In Illinois, which is the Detroit of the states, the paint that covers old problems received a new coat last week in a special session of the state legislature. It was a victory for the kind of bipartisanship that lays no blame and accepts no responsibility.
A sufficient number of Democrats agreed to turn their backs on public-employee unions, while a sufficient number of Republicans tacitly agreed that a temporary state income-tax increase will have to be made permanent. Both parties agreed to strengthen the near-insolvent pension plans that cover state workers, public school teachers outside of Chicago, state university employees, and many elected and appointed officials.

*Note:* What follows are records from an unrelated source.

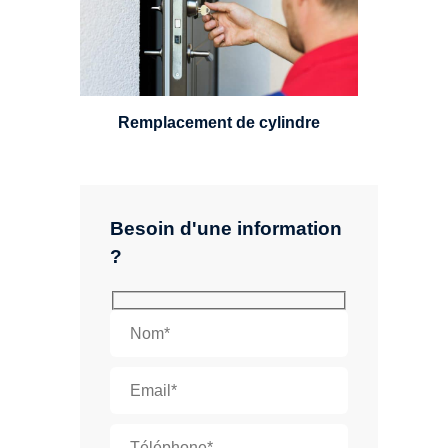
standard, à 5 leviers ou à 3
leviers, Mul-T-Lock ou encore
multipoints.
Remplacement de cylindre
Besoin d'une information
?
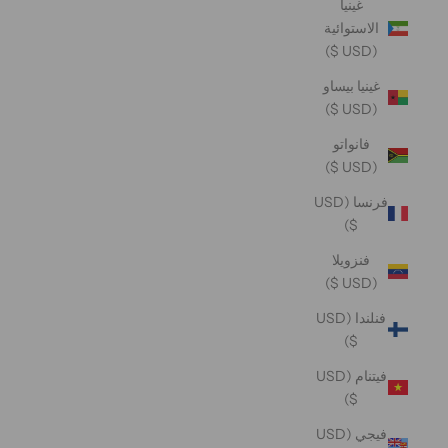
غينيا
الاستوائية
(USD $)
غينيا بيساو
(USD $)
فانواتو
(USD $)
فرنسا (USD
$)
فنزويلا
(USD $)
فنلندا (USD
$)
فيتنام (USD
$)
فيجي (USD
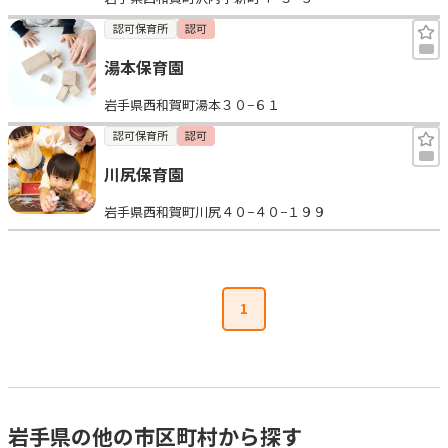
認可保育所
認可
湯本保育園
岩手県西和賀町湯本３０−６１
認可保育所
認可
川尻保育園
岩手県西和賀町川尻４０−４０−１９９
1
岩手県の他の市区町村から探す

But the pension funds suffer from more weakness than the legislature intends to cure. The arithmetic simply doesn’t work on the most basic level. Illinois expects to make $374 billion in pension payments over the next 30 years (almost certainly a woeful underestimate). At the moment, pension assets are about $100 billion shy of what’s needed to fully fund that optimistic estimate.
The new bill promises to raise the age of retirement somewhat and reduce the beneficiaries’ cost-of-living increases. These are steps in the right direction, but neither provision will bring the state system near the norm in what’s left of the private pension system. Incredibly, the bill also takes a step in the wrong direction by reducing the workers’ contributions to their own retirement.
Another flight of fancy is the idea that the state will increase and accelerate its contributions to the pension trusts. To do that, it will need to put the entire legislature in a 12-step program, since deliberate underfunding is what sunk the plans in the first place.
Be clear that the legislature is not acting to help taxpayers. If the bipartisan majority succeeds in reducing the burden of pensions, the members intend to spend the money on education and social services. That’s where the votes are — votes they will need even more after alienating public-employee unions.